A 3D rock background and some more rocks towards the back would look really nice IMO.

If you just want the rocks on their own then yes, a few more would be pleasing to the eye.
Just try can keep to rocks of the same type or similar texture/ colour as is generally the case when found in nature ...otherwise it just looks artifical ...glad to see you have arranged your existing stones well and not made a mini stonehenge or bus shelter ...LOL!! 
BTW what size is the tank??


----------



## superf1sh (Mar 23, 2008)

Hey Sid_P,

Thanks for the reply. This is a 50 gallon tank. I plan on purchasing more rocks today from the landscape store, so expect an update!


----------



## Hoosier Tank (May 8, 2007)

superf1sh said:


> Hey Sid_P,
> 
> Thanks for the reply. This is a 50 gallon tank. I plan on purchasing more rocks today from the landscape store, so expect an update!


Good call, higher wont hurt. If you want to, try stacking them either on the ends tapering towards the center or Higher in the center tapering towards the ends, Maybe higher on on end sloped to the other. Each for a different look every time you do a "deep clean"...


----------



## superf1sh (Mar 23, 2008)

Check it out, let me know what you guys think.


----------



## stslimited84 (Oct 5, 2007)

superf1sh said:


> Check it out, let me know what you guys think.

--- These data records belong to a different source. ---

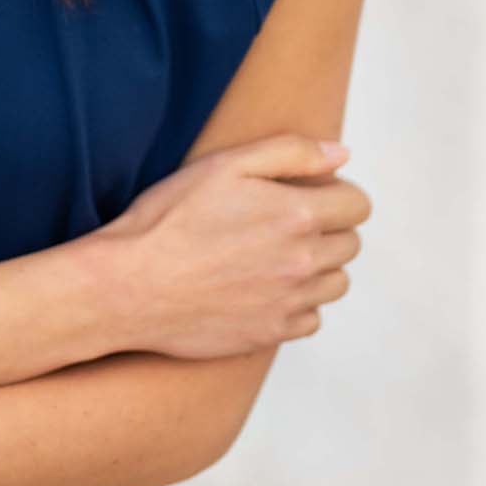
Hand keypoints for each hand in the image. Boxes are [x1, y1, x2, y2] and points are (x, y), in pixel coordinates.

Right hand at [84, 133, 370, 360]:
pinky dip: (296, 304)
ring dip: (317, 267)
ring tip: (273, 256)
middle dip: (326, 228)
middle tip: (280, 222)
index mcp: (297, 214)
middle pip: (349, 244)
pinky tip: (263, 288)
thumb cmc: (169, 219)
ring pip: (335, 283)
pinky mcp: (271, 333)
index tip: (307, 193)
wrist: (128, 286)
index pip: (357, 205)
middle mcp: (303, 261)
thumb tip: (343, 154)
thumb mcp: (225, 165)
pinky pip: (311, 319)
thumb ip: (292, 152)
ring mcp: (289, 302)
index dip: (335, 193)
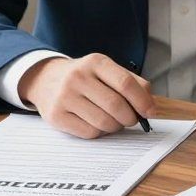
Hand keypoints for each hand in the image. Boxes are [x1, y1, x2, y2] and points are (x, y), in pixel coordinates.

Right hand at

I think it looks good. I, personally, would take some out of the middle and create more of an open area, but thats totally up to you :thumb:


----------



## D-007 (Jan 3, 2008)

Hmm ... I'd go with more of the rocks to the sides and less in the middle; almost like in your first picture but higher at each side - as close to the top as you *safely* can.

Just my 2Â¢


----------



## Boomr99 (Dec 19, 2007)

+1 on needing a background.
Otherwise looks really good now.


----------



## Sid_P (Feb 20, 2007)

Yes that's working well! ...nice work with the stacking - leaving plenty of grooves and crevices for smaller fish to enter....a background though would complete a good looking tank...think about it! :wink:


----------



## bones06 (Sep 26, 2007)

I agree on needing the background, and clearing a little from the center and adding it to one side. Great job on the rock selection, they look very nice and natural.


----------



## superf1sh (Mar 23, 2008)

Right now it's just the glossy black background. Ty for all the feedback


----------



## rayzorhead (Apr 9, 2008)

What kind of rocks are these??? Where can you get this type of rocks from? Hardware store?


----------



## superf1sh (Mar 23, 2008)

Hey rayzorhead,

I started off finding some of these rocks at my local park/marina by water. I got the rest from a 'Landscape store', where they sell a whole bunch of different rocks. Just find one around you, if there's any in Australia. I hope that helps. I think they're River Rocks.


----------